◆ Exercise instructions
The answer must consist of every line in the records below that contains the string "coming".

(Stored records)
┌────────
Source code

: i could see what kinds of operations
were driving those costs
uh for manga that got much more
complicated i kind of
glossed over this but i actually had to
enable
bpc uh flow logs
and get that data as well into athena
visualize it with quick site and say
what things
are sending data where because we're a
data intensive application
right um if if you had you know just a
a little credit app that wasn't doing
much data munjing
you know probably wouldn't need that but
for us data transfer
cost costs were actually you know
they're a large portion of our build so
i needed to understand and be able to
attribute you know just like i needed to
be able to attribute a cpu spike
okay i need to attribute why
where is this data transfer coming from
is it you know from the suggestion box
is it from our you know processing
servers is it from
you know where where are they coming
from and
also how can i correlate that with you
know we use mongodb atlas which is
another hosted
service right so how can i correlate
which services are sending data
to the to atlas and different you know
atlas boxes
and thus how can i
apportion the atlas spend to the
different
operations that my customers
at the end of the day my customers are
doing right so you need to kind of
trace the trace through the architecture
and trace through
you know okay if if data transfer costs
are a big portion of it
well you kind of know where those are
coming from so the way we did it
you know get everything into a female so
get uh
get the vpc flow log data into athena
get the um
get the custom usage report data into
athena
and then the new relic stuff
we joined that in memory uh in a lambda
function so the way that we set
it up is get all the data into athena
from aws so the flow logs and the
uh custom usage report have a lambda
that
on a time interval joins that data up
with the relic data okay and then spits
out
└────────
◆ Exercise answer
where is this data transfer coming from
you know where where are they coming
coming from so the way we did it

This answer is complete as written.